Como a invisibilidade do trabalho da mulher se relaciona com outras questões de gênero, como a desigualdade salarial e a representação política?

– A economia do cuidado coloca a mulher no lugar privado retirando-a do lugar público. Isso repercute, consequentemente na questão da representatividade. Muitas mulheres abdicam de seus sonhos porque o cuidado que lhes é imposto, literal ou simbolicamente, toma todo o seu tempo e energia. Outras tantas nem chegam a sonhar com uma vida para além do cuidado porque nunca lhes foi dito que elas poderiam ocupar qualquer outro lugar. Essa lógica afeta a dinâmica dos desejos, das subjetividades, e essas marcas são profundas, históricas, muito difíceis de explicitar, de mensurar.

Quais são os principais desafios que os estudantes podem enfrentar ao abordar esse tema na redação do Enem e como podem superá-los?

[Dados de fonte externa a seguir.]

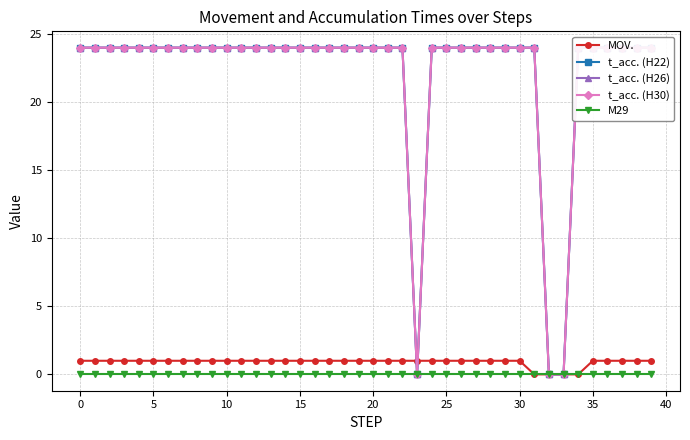

Is the value of MOV. at 0 greater than the value of M29 at 20?

Yes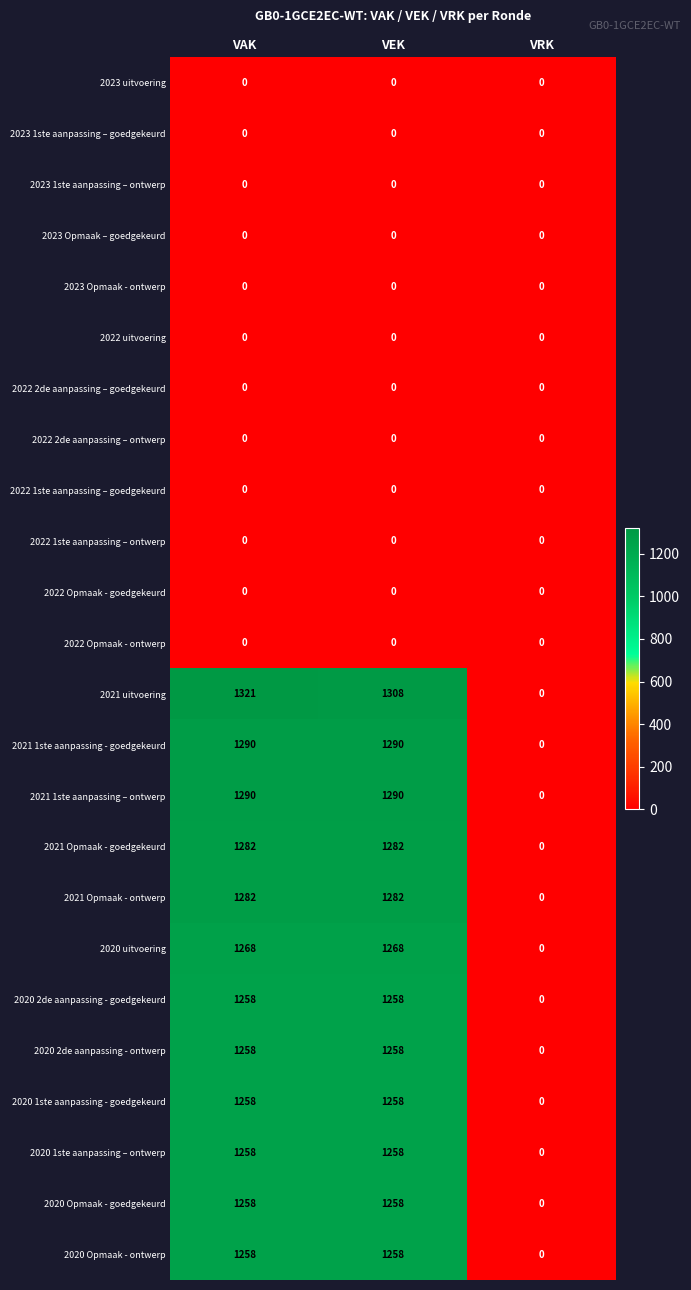

What is the difference between the maximum and minimum values in the 2021 uitvoering series?

1321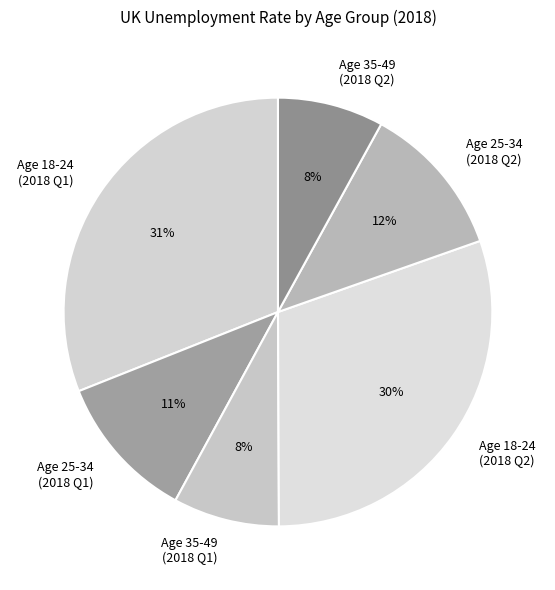

The Age 18-24 (2018 Q2) slice represents 30% of the pie. True or false?

True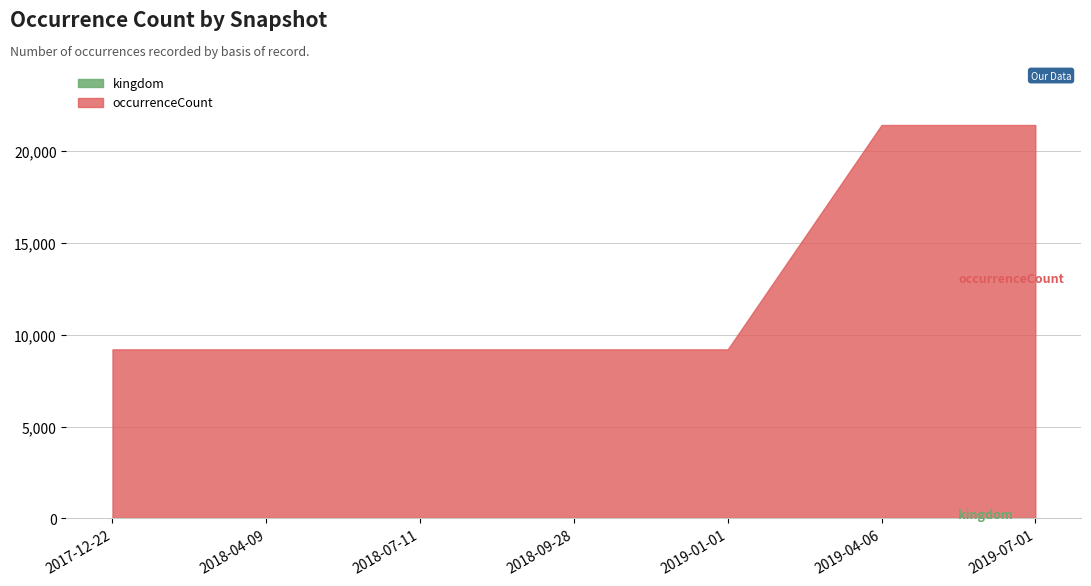

True or false: occurrenceCount and kingdom cross at least once.

False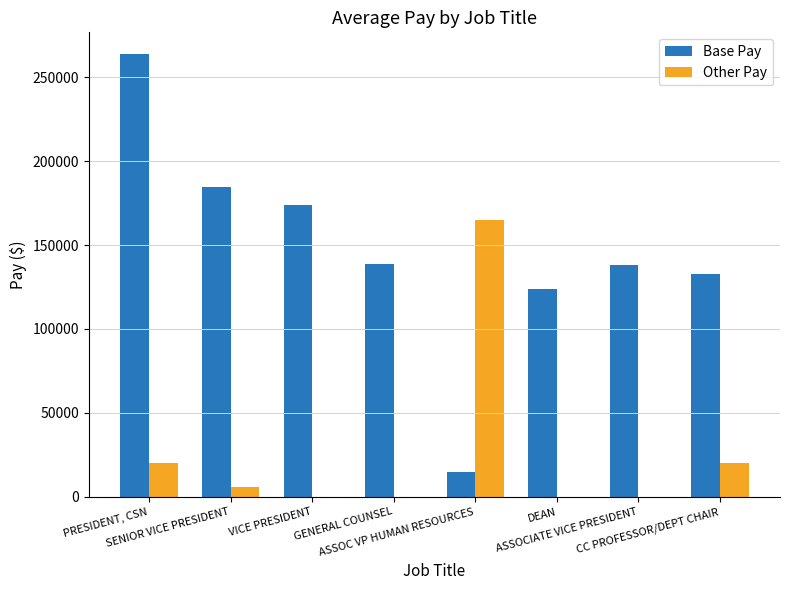

Which series has the largest total across all categories?

Base Pay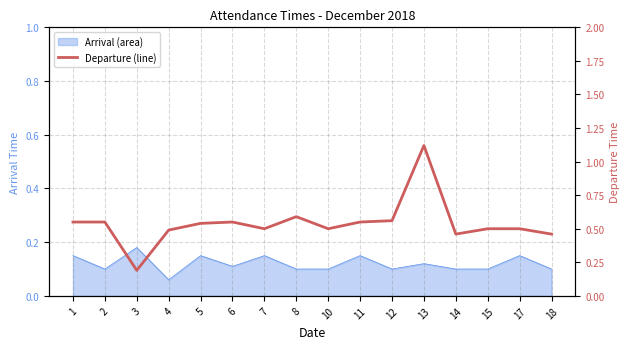

Which label corresponds to the largest value in the chart?

13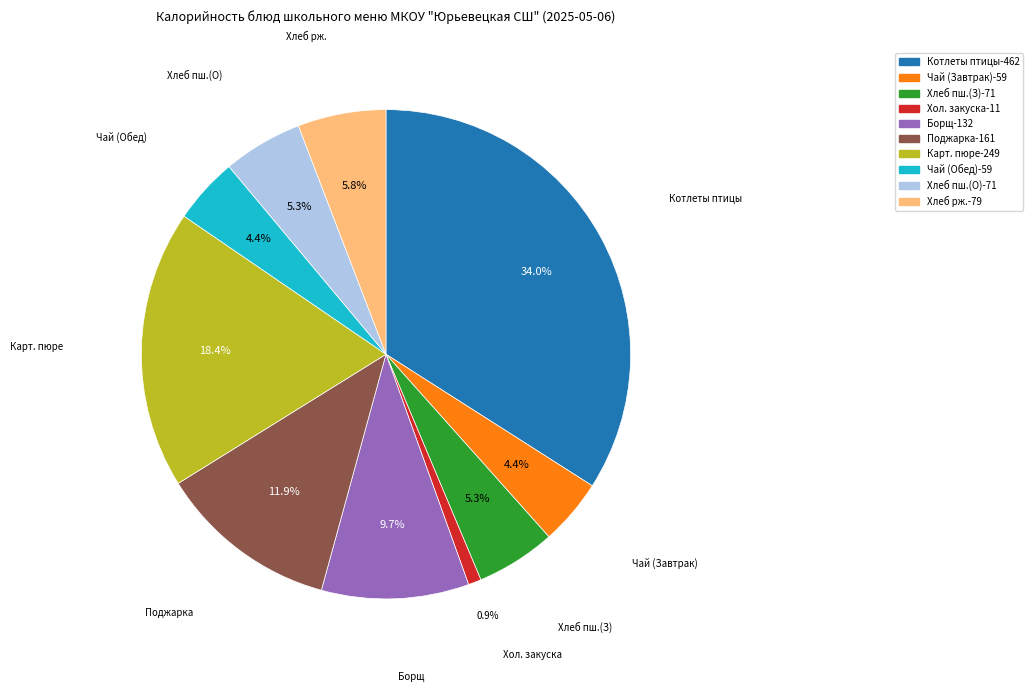

Is there a majority slice in this chart?

No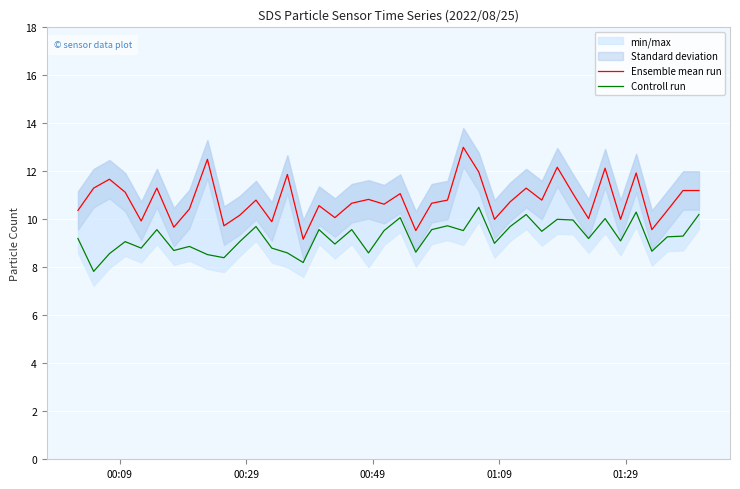

What is the difference between the second highest and second lowest values in the Ensemble mean run series?

3.0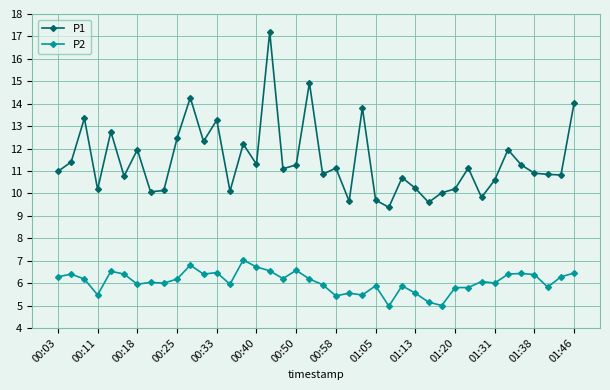

True or false: P2 and P1 intersect in this chart.

False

– Eu gostaria de dizer que foi um tema fácil, mas não foi. É preciso ter visão sistêmica e complexa para compreender a teia de questões e consequências envolvidas no tema. Mas a interdisciplinaridade e o conhecimento para a cidadania estão longe de ser uma prática na educação, quando as escolas ainda priorizam o conteudismo de modo atomizado. Muitas instituições mudaram drasticamente ao longo da história, mas a escola continua com a mesma estrutura desde a revolução industrial. Talvez tenha uma razão para isso, não é?